If nothing else, the men and women of the Criterion Collection are known for adhering to purist principles in transferring older films to DVD and Bluray. Whatever and however a film in question looked to audiences when it first came out, this is how the Criterion team will present it — no ifs, ands or buts. But to go by information on a Criterion webpage for its forthcoming Bluray of Otto Preminger‘s Anatomy of a Murder (’59), the aspect-ratio brain police have wormed their way into Criterion and are imposing an Orwellian reassessment.
Frame capture from ColTriStar Home Video’s 11 year-old Anatomy of a Murder DVD
Frame capture supplied by Criterion Co. website page about its Anatomy of a Murder Bluray.

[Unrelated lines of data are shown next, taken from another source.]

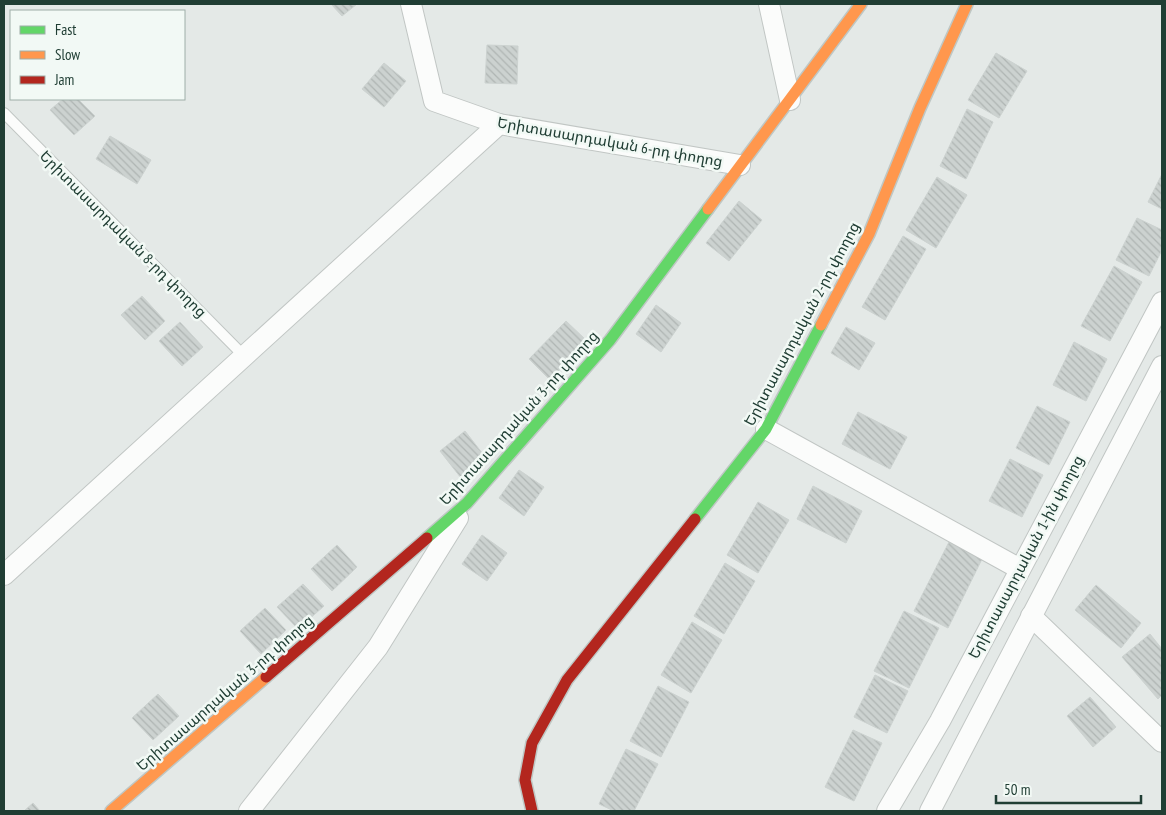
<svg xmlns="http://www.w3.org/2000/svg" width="1166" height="815" font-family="'PT Sans Narrow','Noto Sans Armenian',sans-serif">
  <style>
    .building { fill: url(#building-back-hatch); stroke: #ccd2d0 }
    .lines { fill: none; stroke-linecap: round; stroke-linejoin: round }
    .lane-casing { stroke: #c1c6c4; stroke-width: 12 }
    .street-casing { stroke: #c1c6c4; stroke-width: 22 }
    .fast-casing { stroke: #bfc7c4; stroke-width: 14 }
    .slow-casing { stroke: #bfc7c4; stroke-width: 14 }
    .jam-casing { stroke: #bfc7c4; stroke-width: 14 }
    .lane { stroke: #fbfcfb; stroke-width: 10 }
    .street { stroke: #fbfcfb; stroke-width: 20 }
    .fast { stroke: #63d668; stroke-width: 11 }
    .slow { stroke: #ff974d; stroke-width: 11 }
    .jam { stroke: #b3261e; stroke-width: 11 }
    .labels { text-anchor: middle; stroke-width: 5; stroke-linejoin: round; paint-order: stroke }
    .street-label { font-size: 15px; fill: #203e34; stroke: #f2f9f5 }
  </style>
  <defs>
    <pattern id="building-back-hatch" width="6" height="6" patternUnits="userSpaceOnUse" patternTransform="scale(1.25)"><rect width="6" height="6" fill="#ccd2d0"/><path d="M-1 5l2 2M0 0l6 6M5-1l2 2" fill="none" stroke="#afb5b3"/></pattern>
  </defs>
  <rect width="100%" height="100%" fill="#e4e9e7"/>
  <!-- building -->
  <g class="building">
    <path d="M331,4H357L342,16Z"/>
    <path d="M487,45L518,46L517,84L485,83Z"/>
    <path d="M996,53L1027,71L999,118L968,100Z"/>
    <path d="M384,63L406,81L384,107L362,89Z"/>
    <path d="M63,99H78L95,116L74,135L50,110Z"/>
    <path d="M967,109L993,122L966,179L940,166Z"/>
    <path d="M110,136L151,160L137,184L96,159Z"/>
    <path d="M1162,174V209L1148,202Z"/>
    <path d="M937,177L967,195L936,248L906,230Z"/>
    <path d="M739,201L762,220L729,261L706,243Z"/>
    <path d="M1137,218L1162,230V250L1149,276L1116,260Z"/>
    <path d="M903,236L926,249L885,320L862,307Z"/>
    <path d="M1114,266L1142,282L1110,341L1081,326Z"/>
    <path d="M142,296L165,321L145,340L121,315Z"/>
    <path d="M656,305L681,323L661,352L636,334Z"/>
    <path d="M566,321L587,341L550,380L529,359Z"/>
    <path d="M180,322L203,347L182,366L159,341Z"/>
    <path d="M846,327L875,343L859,370L831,353Z"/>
    <path d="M1074,342L1107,359L1086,401L1053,385Z"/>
    <path d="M1037,406L1070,422L1049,465L1016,448Z"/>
    <path d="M858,412L907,437L890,469L842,444Z"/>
    <path d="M465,431L486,458L461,478L440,451Z"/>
    <path d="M1010,459L1043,475L1022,517L989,501Z"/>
    <path d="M519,470L544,487L524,516L499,498Z"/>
    <path d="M813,486L862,511L846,543L797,519Z"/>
    <path d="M758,502L789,520L758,573L727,555Z"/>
    <path d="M482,535L507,553L487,581L462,564Z"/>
    <path d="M949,542L982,559L948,628L914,611Z"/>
    <path d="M337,545L357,567L332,591L311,569Z"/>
    <path d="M725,563L755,581L724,634L694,616Z"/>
    <path d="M303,584L324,606L298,629L277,607Z"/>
    <path d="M1096,585L1141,623L1121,648L1075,610Z"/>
    <path d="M265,608L286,630L261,654L240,631Z"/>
    <path d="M904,611L939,628L909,688L874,671Z"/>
    <path d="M692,622L722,640L691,693L661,675Z"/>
    <path d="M1150,634L1162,649V695L1158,699L1122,657Z"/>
    <path d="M875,675L908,691L887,733L854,717Z"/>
    <path d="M658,686L689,702L661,757L630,741Z"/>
    <path d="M158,694L179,716L153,740L132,718Z"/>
    <path d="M1090,697L1116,727L1093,747L1067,716Z"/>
    <path d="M853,730L882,743L854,801L825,787Z"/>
    <path d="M626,749L658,764L634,811H614L599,804Z"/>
    <path d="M33,803L40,811H24Z"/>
  </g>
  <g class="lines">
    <defs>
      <path id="lane" d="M4,113L243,355"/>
      <g id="street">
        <path d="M411,4L434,101L499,124L740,165"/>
        <path d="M769,4L790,100"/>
        <path d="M766,429L1020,569"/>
        <path d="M4,575L499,124"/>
        <path d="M1031,616L1162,742"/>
        <path d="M249,811L378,647L458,518"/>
        <path d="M887,811L940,721L1162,302"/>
        <path d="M930,811L1162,366"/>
      </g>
      <g id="fast">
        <path d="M695,519L766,429L821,325"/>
        <path d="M427,538L467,503L610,340L708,209"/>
      </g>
      <g id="slow">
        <path d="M708,209L861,4"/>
        <path d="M821,325L869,234L920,108L967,4"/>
        <path d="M111,811L266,677"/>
      </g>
      <g id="jam">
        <path d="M266,677L427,538"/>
        <path d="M532,811L525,780L532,743L567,680L695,519"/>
      </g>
    </defs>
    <!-- lane casing -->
    <use href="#lane" class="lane-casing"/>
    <!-- street casing -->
    <use href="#street" class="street-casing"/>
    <!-- fast casing -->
    <use href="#fast" class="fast-casing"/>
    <!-- slow casing -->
    <use href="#slow" class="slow-casing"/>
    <!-- jam casing -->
    <use href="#jam" class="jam-casing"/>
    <!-- lane -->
    <use href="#lane" class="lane"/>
    <!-- street -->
    <use href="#street" class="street"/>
    <!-- fast -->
    <use href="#fast" class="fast"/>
    <!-- slow -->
    <use href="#slow" class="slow"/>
    <!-- jam -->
    <use href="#jam" class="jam"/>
  </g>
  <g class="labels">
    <!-- street labels -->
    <g class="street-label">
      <text transform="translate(610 142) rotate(10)" y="5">Երիտասարդական 6-րդ փողոց</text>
      <text transform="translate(123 234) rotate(45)" y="5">Երիտասարդական 8-րդ փողոց</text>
      <text transform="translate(802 324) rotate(-62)" y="5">Երիտասարդական 2-րդ փողոց</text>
      <text transform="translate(519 418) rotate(-48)" y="5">Երիտասարդական 3-րդ փողոց</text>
      <text transform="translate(1026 557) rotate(-62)" y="5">Երիտասարդական 1-ին փողոց</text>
      <text transform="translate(225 693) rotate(-41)" y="5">Երիտասարդական 3-րդ փողոց</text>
    </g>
  </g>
  <!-- border -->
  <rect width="1166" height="815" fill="none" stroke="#203e34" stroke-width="10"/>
  <!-- legend -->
  <rect x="10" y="10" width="175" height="90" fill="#f2f9f5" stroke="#9eaea8"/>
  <rect x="20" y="26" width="25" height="8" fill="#63d668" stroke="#9eaea8"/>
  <text x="55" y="35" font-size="15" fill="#203e34">Fast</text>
  <rect x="20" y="51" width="25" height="8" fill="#ff974d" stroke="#9eaea8"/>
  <text x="55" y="60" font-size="15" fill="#203e34">Slow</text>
  <rect x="20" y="76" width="25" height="8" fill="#b3261e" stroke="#9eaea8"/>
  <text x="55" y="85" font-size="15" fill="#203e34">Jam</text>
  <!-- scale -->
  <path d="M996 795v8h145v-8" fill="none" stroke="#203e34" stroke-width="2.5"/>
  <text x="1004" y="795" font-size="15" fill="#203e34" stroke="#f2f9f5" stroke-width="4" paint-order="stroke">50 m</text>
</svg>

A movie that was very pleasingly and beautifully filmed with a protected aspect ratio of 1.33 to 1 — an aspect ratio which has been seen thousands of times on broadcast and cable TV, and which was presented on a 2000 Anatomy of a Murder DVD, and which the jacket copy for said disc proclaimed as “the original theatrical aspect ratio” — will be presented by Criterion next February with a 1.85 to 1 cropping.
In other words, Criterion is going to pull out its samurai blade and whack the living hell out of this film. I mean, that’s a lot of visual information being chopped out of the top and bottom of the frame. Despite those 1.33 framings being so visually pleasing, so elegant, so 1950s-looking, so boxy and fuddy-duddy, so “your grandfather’s living-room TV.”
But once again, as with Sony Home Video’s recent The Caine Mutiny Bluray, we’re going to see compositions on the Anatomy Bluray that feel sliced down and compressed and confined…like they’re in prison.
Except we were told a few weeks back that Sony’s restoration guy Grover Crisp cropped The Caine Mutiny Bluray down to1.85 because he’d reviewed the film’s original notes and logs about Edward Dmytryk‘s intended aspect ratio and that this was indeed the correct way to present it. (I still say “no” to this but that’s an earlier story.)
See the dog? You can see most of it. It’s almost a whole dog.
See the half-doggy? Do you GET IT NOW, fascists? Anyone who says that the half-doggy framing is better is in DEEP DENIAL and needs to be ignored or, better yet, slapped around.
Now, if Grover was technically correct in cropping Caine to 1.85 (and one assumes he based it on original notes and specifications, even though it was a highly questionable call from aesthetic perspective), how could Sony have approved or allowed jacket copy on the 2000 Anatomy DVD stating that 1.33 to 1 is “the original theatrical aspect ratio“?
What’s good for the goose should be good for the gander, no?
In other words, how and why could the Criterion people approve a 1.85 to 1 aspect ratio on their forthcoming Anatomy Bluray if the original aspect ratio (according to Sony Home Video) was 1.33 to 1?
The apparent answer is that Criterion is going with a 1.85 to 1 a.r. because they damn well feel like it. Because they’ve decided “to hell with it, this is what we’re going with and fuck off.” But either Sony was correct with its 1.33 proclamation in 2000 or Criterion is right about its forthcoming Bluray. They can’t both be right.
The answer, I believe, is the rule of simple expediency. A boxier aspect ratio worked fine with 1.37 to 1 analog TVs 11 years ago, but it doesn’t work with today’s 16 x 9 high-def flat screens. It seems to be that simple. I think it’s a flat-out travesty to whack Anatomy of a Murder down to 1.85, and I had the power and the influence I would lead a smelly unkempt mob into Criterion’s Manhattan headquarters, and we would refuse to leave until they re-think things and, knowing that the fascist mindset refuses to consider 1.33 any more, agree to at least crop it down to 1.66, which I would find more tolerable. Occupy Criterion!
Postscript: I’ve sent emails about this issue both to Sony’s Crisp and the Criterion people. But they both reside in very thick and deep concrete bunkers, so to speak, and they rarely discuss aspect ratio matters with press people. It is their refusal to come out in the sunlight and talk turkey, really, that gets me so angry about this stuff.